We’re well over a year into the AirPlay game now, and I’d expect Apple’s streaming ecosystem to have all the kinks ironed out. But getting the Audyssey set up on my network was an ordeal filled with frustrating, inexplicable errors. And once the speaker was connected, it wouldn’t stay connected for long. I experienced drop-outs at least once every couple of hours. Sometimes my iOS apps would freeze, causing either dead silence or, worse, a stuttering, sputtering audio stream that I was powerless to pause or shut off without walking over to the speaker and pulling the plug.
Setup appears to be mostly painless when you study the included Quick Start guide — Click the “Pair” button, connect any computer or phone to the Audyssey’s ad hoc Wi-Fi network and point your browser to its web-based configuration tool. Tell it how to join your network, give it a minute to connect, then crank up the Purple Rain.

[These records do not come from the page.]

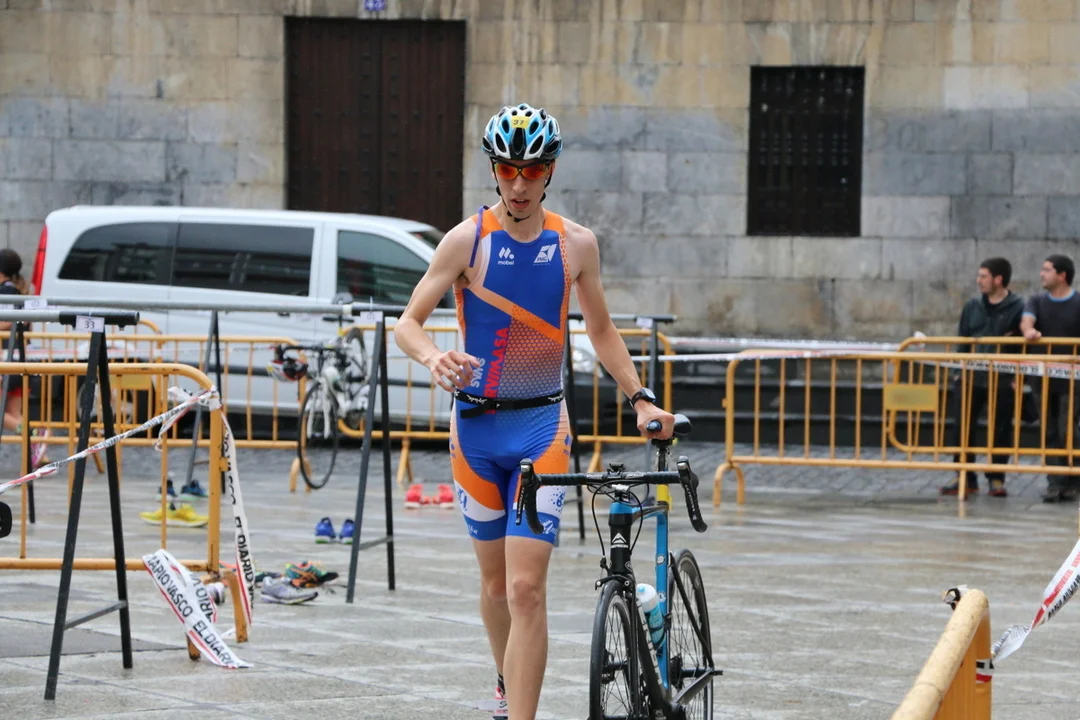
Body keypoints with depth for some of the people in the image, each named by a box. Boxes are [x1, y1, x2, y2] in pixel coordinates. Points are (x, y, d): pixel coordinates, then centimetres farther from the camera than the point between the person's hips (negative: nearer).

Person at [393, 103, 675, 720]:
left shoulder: (577, 244, 0)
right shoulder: (468, 240, -6)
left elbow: (602, 331, 13)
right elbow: (409, 322, -6)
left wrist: (640, 399, 3)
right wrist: (435, 359, -28)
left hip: (543, 423, 0)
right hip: (477, 423, 0)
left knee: (527, 588, -12)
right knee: (497, 582, 13)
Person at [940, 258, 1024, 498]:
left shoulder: (1018, 308, -4)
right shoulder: (972, 307, 9)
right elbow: (962, 341, 13)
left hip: (1002, 382, -4)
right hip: (971, 378, 4)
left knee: (999, 431, 2)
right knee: (961, 428, 1)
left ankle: (996, 479, 13)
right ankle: (964, 477, 9)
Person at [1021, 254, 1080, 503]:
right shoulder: (1037, 302, 8)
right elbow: (1026, 320, -12)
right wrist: (1029, 330, -35)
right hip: (1045, 377, 4)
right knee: (1050, 433, 4)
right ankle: (1054, 483, 7)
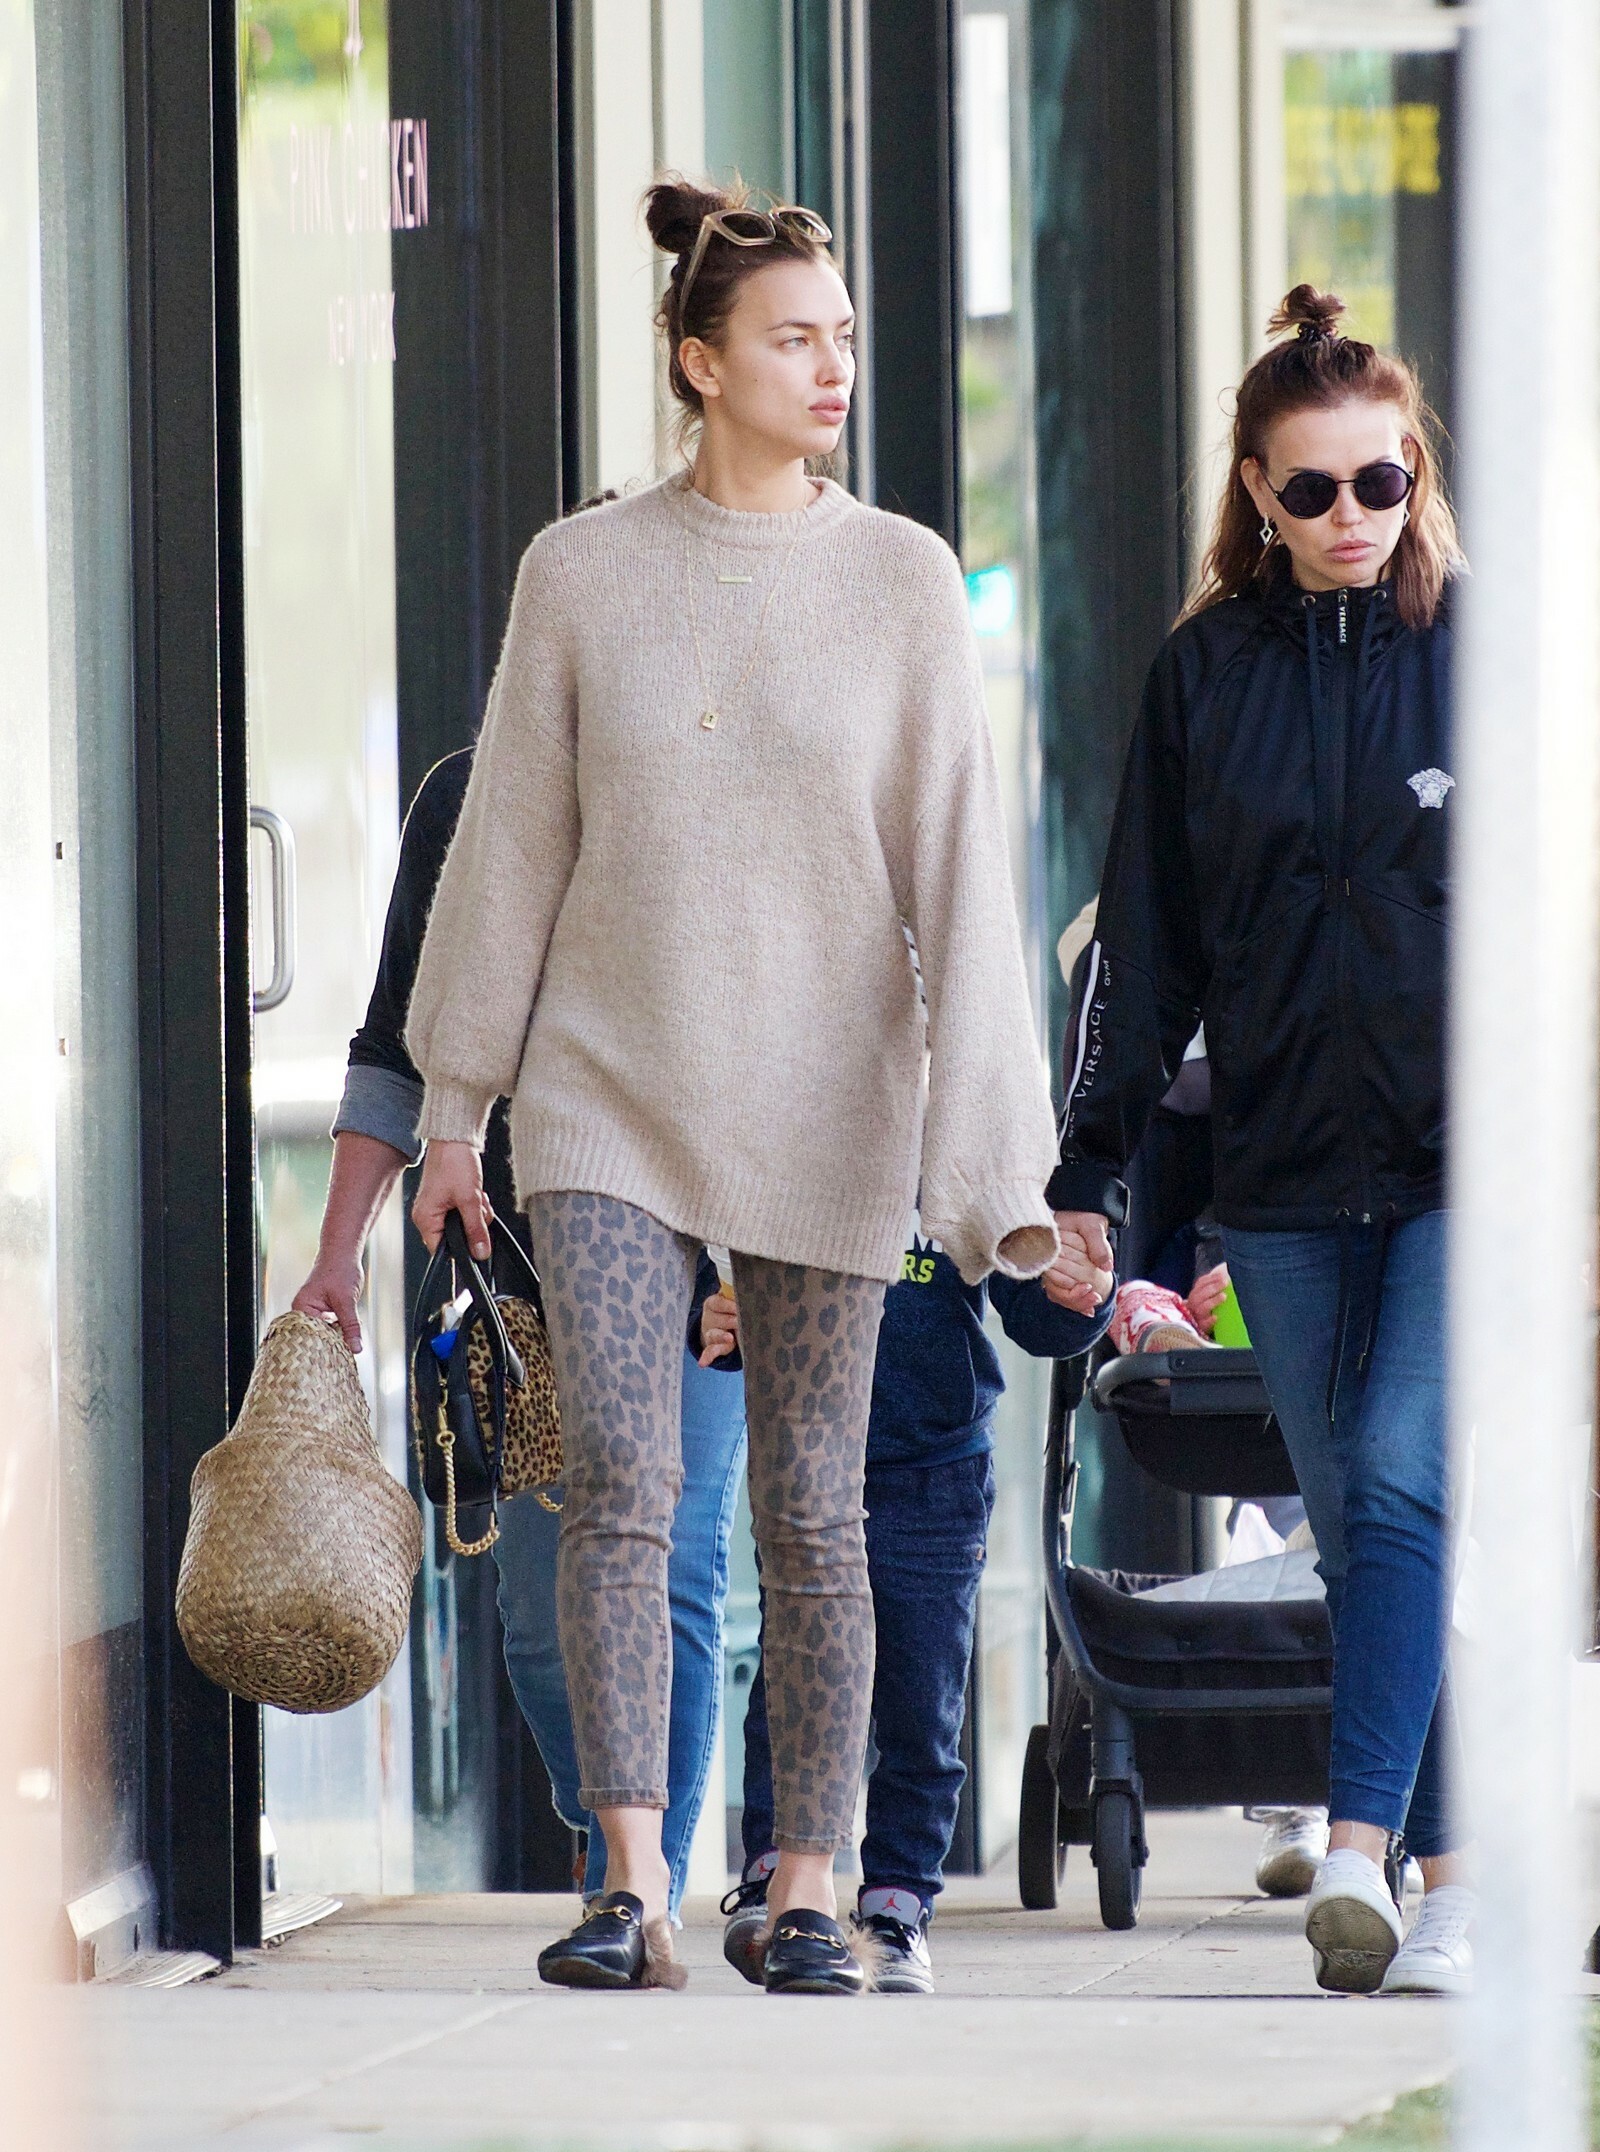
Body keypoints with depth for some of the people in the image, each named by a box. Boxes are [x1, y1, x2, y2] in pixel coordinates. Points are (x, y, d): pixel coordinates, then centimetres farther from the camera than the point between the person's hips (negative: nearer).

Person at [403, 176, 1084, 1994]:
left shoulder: (904, 580, 0)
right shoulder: (580, 574, 1)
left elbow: (959, 869, -4)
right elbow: (511, 845, 7)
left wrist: (997, 1152, -11)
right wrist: (454, 1108, 8)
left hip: (824, 1111, 0)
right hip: (609, 1094, 0)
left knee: (810, 1515, 4)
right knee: (616, 1480, -15)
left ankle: (807, 1896, 14)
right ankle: (633, 1894, -18)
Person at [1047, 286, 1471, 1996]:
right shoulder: (1205, 673, 8)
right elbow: (1147, 943, 11)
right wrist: (1085, 1170, 8)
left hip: (1468, 1157, -3)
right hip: (1283, 1175, 3)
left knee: (1404, 1483, -17)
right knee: (1355, 1528, 4)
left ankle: (1361, 1847, -23)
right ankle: (1455, 1874, 11)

In reality, I had to do this routine several times to get it to stick. I tried three different mobiles and two notebooks before finding success (on a Chromebook, no less). Including wait times, flashing LEDs, and device resets, it took around 45 minutes. And once set up, the Audyssey only made it halfway through the new Walkmen album before crashing and requiring a restart.
The next few days were filled with “is it or isn’t it?” hiccups and dropouts. Rely on this thing to rock a party? You may as well piss in the punchbowl.
I doubt this is purely a hardware issue (based on the flakiness of other AirPlay devices I’ve tested, this is par for the course), but for a device that promises a seamless, easy-to-use solution for multi-room wireless audio, the holes need to be plugged quickly. Network instability is something that can probably be fixed with firmware updates and AirPlay updates, but I’d recommend approaching with caution.
WIRED Great design — clean lines, quality materials, impressive finish. Sound is big. Punchy mids and bass for days. AirPlay offers wireless access to your iTunes library and various streaming apps from any iOS device on your Wi-Fi network. Looks hot on a shelf or a dresser.
TIRED Sound is processed and aggressive. Too big for a kitchen or smaller room. AirPlay weaknesses are still a bother — your mileage may vary based on network strength, interference, location, hardware type, eye color and birth sign.